The company expects this trend to reverse as the year progresses.
Mr van Trooijen told delegates: “The retail industry in Europe spent much of last year de-stocking, but our economists expect that there will be some re-stocking later this year, and we think the trade may well rebound.
“We do see some positive trends in 2016, and we think it [the trade] may surprise us in terms of volumes over the remainder of the year,” he added.
He predicted that this would likely lead to an increase in ocean freight rates, which he described as “unsustainable” and which would see carriers unable to protect the supply chain’s integrity in the second and third quarters of the year. Yesterday Maersk announced a $550 per teu general rate increase for 1 May.
Jim Lim, senior manager of transport excellence, procurement and global logistics at Applied Materials, agreed: “The heyday of lower rates for customers is over – these rock bottom rates will be a thing of the past.
“As Europe gradually exits recession, I think the worst will probably be over for carriers.”
Mr van Trooijen conceded that one reason why rates had fallen to such desperate levels was the vicious circle created by lines ordering large numbers of ultra-large container vessels (ULCVs), increasing shipping capacity.
“Excess capacity levels have led to a vessel which is 95% full being unable to make money and, in some cases, vessels 99% full are losing money.
“In addition, there is a 20% downfall – bookings made and the containers don’t not show for the sailing – which means carriers effectively have to overbook a vessel by 20%; and if a ship isn’t full, then the sailing has to be blanked.
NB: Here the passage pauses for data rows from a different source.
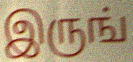
இருங்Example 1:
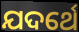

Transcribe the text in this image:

ଯଦର୍ଥେ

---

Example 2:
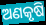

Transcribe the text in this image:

ଅଣକୃଷି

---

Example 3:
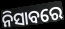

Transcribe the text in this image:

ନିସାବରେ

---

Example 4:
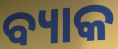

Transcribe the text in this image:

ବ୍ୟାକ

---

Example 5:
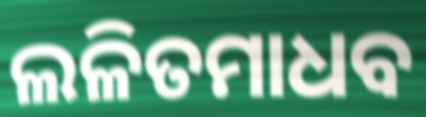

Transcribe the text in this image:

ଲଳିତମାଧବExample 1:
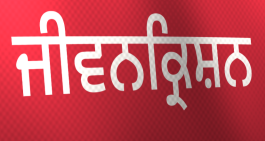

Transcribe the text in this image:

ਜੀਵਨਕ੍ਰਿਸ਼ਨ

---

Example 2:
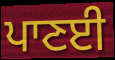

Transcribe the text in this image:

ਪਾਣਈ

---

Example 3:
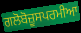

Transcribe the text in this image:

ਗਲੋਬੋਜ਼ੂਸਪਰਮੀਆ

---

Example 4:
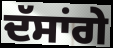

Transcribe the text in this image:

ਦੱਸਾਂਗੇ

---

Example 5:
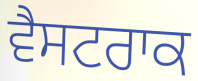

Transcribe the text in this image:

ਵੈਸਟਰਾਕ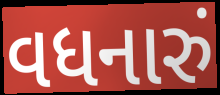
વધનારુંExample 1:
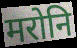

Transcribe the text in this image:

मरोनि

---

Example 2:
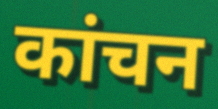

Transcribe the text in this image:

कांचन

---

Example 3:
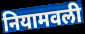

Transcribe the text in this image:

नियामवली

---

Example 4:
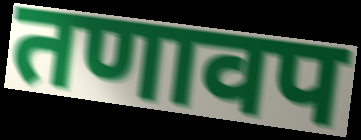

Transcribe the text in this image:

तणावप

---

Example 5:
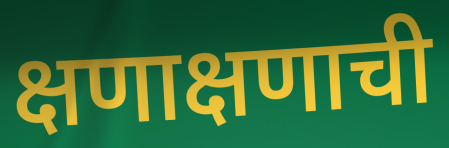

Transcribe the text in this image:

क्षणाक्षणाचीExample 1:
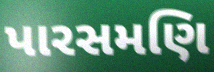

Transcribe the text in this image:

પારસમણિ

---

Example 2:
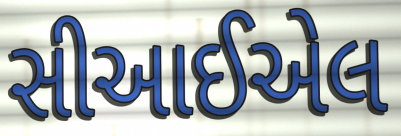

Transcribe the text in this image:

સીઆઈએલ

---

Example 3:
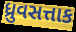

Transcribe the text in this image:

ધ્રુવસત્તાક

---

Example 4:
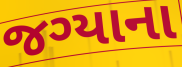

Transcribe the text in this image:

જગ્યાના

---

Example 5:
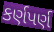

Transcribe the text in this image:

કર્ણપર્ણ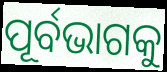
ପୂର୍ବଭାଗକୁ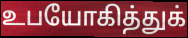
உபயோகித்துக்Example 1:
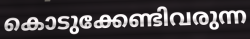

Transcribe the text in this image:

കൊടുക്കേണ്ടിവരുന്ന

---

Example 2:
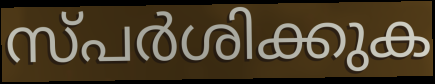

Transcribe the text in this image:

സ്പർശിക്കുക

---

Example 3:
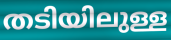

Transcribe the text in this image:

തടിയിലുള്ള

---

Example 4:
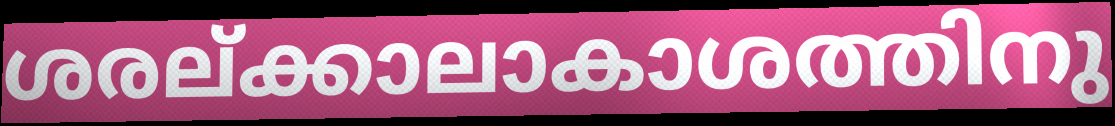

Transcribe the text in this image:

ശരല്ക്കാലാകാശത്തിനു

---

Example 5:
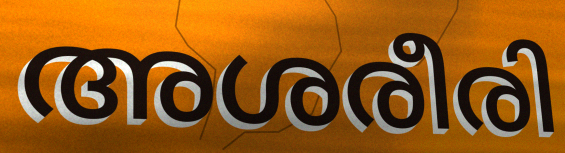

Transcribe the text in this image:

അശരീരിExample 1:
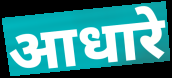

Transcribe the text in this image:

आधारे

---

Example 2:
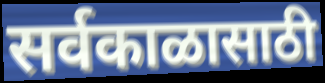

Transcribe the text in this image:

सर्वकाळासाठी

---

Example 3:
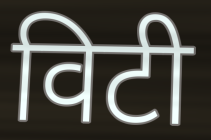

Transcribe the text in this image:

विटी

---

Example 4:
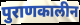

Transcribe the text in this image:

पुराणकालीन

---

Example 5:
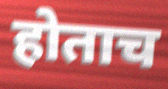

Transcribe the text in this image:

होताच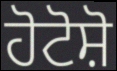
ਹੋਟੋਸ਼ੋ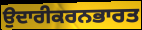
ਉਦਾਰੀਕਰਨਭਾਰਤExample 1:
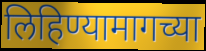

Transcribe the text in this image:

लिहिण्यामागच्या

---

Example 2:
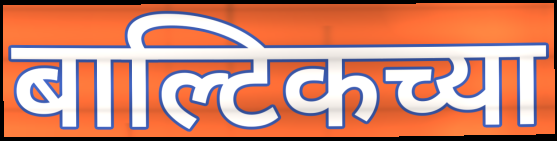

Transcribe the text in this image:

बाल्टिकच्या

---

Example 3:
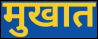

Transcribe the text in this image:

मुखात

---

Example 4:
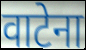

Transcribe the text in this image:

वाटेना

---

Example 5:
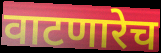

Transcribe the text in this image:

वाटणारेचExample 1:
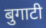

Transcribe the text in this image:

बुगाटी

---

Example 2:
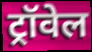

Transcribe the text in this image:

ट्रॉवेल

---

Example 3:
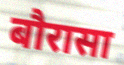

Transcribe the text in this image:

बौरासा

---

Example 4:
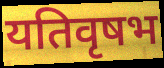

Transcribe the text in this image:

यतिवृषभ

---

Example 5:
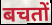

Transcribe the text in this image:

बचतों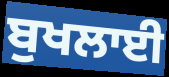
ਬੁਖਲਾਈ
“And that is very different to a couple of years ago,” Mr van Trooijen added.
Mr Lim added that structural changes in global supply chains could offer new opportunities for carriers seeking cargo and possibly more balanced trades.
“There are a lot of opportunities to take advantage of nearshoring, where a lot of manufacturing is moving to East Europe, places such as Poland and Hungary, and I think shipping lines should be looking to capture more eastbound cargo.
“Carriers have invested so much in the westbound route and there are growing opportunities for them to develop their eastbound services,” he said.